= Work to be completed =
Write out, word for word, only the lines of the material below from the line with "tpr, roc_auc" to the line with "Reading right to".

* * * * *

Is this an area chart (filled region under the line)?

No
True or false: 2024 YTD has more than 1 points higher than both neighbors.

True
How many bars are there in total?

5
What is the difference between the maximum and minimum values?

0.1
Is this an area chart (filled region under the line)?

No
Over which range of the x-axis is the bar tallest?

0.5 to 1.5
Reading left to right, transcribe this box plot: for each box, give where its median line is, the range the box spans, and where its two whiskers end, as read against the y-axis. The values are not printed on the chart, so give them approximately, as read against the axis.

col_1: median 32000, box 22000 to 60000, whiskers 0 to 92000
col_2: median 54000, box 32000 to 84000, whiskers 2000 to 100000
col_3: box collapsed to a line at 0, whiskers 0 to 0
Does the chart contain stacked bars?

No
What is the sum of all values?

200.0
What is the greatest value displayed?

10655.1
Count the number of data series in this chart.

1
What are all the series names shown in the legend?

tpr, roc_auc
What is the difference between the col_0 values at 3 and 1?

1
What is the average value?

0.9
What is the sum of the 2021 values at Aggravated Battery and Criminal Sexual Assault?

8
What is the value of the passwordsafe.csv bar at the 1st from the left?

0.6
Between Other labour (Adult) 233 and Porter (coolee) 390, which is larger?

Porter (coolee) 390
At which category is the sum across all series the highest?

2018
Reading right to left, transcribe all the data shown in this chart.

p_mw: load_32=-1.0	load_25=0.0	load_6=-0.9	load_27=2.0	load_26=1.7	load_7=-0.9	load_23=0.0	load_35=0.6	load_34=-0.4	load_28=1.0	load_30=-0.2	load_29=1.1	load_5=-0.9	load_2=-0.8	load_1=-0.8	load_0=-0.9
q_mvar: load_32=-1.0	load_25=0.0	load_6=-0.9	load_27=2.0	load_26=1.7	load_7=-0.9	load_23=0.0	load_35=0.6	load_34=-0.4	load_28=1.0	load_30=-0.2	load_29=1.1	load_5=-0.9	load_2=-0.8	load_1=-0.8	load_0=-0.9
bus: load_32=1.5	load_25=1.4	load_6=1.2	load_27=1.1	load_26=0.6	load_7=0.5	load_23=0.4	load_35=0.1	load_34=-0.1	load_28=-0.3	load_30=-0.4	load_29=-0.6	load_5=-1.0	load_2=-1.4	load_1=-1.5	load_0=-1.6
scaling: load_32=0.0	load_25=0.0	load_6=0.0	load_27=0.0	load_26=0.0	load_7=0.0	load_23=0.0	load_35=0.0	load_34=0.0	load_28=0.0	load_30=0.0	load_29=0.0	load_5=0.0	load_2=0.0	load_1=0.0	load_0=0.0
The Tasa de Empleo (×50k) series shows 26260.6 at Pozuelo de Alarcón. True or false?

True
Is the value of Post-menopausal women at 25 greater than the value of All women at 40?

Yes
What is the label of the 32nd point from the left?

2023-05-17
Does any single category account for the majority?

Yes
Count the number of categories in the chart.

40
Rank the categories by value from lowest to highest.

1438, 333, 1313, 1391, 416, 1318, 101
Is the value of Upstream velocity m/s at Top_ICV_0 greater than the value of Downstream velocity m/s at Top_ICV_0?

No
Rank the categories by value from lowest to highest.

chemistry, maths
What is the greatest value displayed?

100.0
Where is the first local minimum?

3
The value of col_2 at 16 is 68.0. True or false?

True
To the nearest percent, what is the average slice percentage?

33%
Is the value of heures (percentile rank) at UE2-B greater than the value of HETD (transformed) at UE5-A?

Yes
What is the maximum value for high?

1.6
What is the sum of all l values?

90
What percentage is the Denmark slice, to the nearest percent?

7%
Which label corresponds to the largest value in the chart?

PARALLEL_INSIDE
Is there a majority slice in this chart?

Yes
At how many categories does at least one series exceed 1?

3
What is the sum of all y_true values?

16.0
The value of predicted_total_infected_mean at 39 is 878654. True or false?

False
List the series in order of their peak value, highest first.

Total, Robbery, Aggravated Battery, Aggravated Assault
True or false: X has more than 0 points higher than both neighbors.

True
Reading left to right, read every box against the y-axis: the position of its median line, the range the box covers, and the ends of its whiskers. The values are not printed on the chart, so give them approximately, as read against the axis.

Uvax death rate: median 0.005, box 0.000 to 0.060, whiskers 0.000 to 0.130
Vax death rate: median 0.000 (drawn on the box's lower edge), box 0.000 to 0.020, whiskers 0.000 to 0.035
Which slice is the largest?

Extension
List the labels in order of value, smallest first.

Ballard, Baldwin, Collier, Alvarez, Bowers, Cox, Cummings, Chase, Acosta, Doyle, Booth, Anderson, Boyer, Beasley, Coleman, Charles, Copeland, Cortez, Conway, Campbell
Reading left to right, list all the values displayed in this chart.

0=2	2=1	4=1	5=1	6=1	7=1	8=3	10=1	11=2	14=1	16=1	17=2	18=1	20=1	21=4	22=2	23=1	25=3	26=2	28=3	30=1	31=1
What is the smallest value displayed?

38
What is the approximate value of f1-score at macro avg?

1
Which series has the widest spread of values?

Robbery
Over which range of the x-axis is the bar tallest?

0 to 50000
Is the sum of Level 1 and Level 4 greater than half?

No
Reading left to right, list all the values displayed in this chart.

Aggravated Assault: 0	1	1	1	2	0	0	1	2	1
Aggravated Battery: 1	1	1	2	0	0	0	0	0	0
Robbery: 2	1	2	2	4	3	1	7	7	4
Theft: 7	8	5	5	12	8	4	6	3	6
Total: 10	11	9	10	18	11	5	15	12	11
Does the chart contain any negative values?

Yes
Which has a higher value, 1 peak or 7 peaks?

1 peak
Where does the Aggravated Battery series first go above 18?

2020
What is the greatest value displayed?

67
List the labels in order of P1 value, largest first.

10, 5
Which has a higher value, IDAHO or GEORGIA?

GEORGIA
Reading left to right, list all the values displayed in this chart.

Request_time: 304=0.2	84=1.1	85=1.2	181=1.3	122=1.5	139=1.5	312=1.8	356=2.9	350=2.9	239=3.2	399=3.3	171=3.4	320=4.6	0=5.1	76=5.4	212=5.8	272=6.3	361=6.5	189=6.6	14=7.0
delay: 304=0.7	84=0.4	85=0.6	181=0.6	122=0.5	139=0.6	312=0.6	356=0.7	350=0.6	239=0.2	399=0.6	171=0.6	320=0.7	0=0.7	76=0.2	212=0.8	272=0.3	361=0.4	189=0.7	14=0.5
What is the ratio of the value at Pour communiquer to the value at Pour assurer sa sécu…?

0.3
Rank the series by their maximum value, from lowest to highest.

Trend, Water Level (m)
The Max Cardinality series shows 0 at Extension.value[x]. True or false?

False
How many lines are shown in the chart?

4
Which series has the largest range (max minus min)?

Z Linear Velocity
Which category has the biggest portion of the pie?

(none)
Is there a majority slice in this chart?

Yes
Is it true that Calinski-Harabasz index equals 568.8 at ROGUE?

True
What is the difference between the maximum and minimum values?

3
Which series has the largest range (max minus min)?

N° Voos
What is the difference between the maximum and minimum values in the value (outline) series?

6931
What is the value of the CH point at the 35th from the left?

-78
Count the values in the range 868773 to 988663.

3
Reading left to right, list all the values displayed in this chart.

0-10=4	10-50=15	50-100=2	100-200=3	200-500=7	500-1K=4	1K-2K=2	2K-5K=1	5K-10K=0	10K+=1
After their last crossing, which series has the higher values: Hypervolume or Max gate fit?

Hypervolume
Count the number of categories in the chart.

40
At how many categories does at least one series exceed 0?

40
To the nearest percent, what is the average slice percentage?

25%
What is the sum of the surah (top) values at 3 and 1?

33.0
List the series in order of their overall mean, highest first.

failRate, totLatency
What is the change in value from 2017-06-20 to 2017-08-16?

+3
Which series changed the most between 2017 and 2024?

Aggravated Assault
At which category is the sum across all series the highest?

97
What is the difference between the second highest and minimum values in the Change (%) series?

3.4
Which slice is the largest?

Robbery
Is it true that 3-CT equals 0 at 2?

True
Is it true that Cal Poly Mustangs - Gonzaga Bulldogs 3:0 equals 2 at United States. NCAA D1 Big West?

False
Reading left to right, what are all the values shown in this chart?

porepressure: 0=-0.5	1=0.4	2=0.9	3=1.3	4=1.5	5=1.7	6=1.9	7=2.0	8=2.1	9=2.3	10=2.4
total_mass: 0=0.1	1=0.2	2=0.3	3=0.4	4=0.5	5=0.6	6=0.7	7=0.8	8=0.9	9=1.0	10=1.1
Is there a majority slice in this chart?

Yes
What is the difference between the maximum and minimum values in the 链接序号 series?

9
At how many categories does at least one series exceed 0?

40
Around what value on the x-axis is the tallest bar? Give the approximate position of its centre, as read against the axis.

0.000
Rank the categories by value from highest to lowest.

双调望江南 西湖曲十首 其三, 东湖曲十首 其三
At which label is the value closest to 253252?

* * * * *

= Written answer =
tpr, roc_auc
What is the difference between the col_0 values at 3 and 1?

1
What is the average value?

0.9
What is the sum of the 2021 values at Aggravated Battery and Criminal Sexual Assault?

8
What is the value of the passwordsafe.csv bar at the 1st from the left?

0.6
Between Other labour (Adult) 233 and Porter (coolee) 390, which is larger?

Porter (coolee) 390
At which category is the sum across all series the highest?

2018
Reading right to left, transcribe all the data shown in this chart.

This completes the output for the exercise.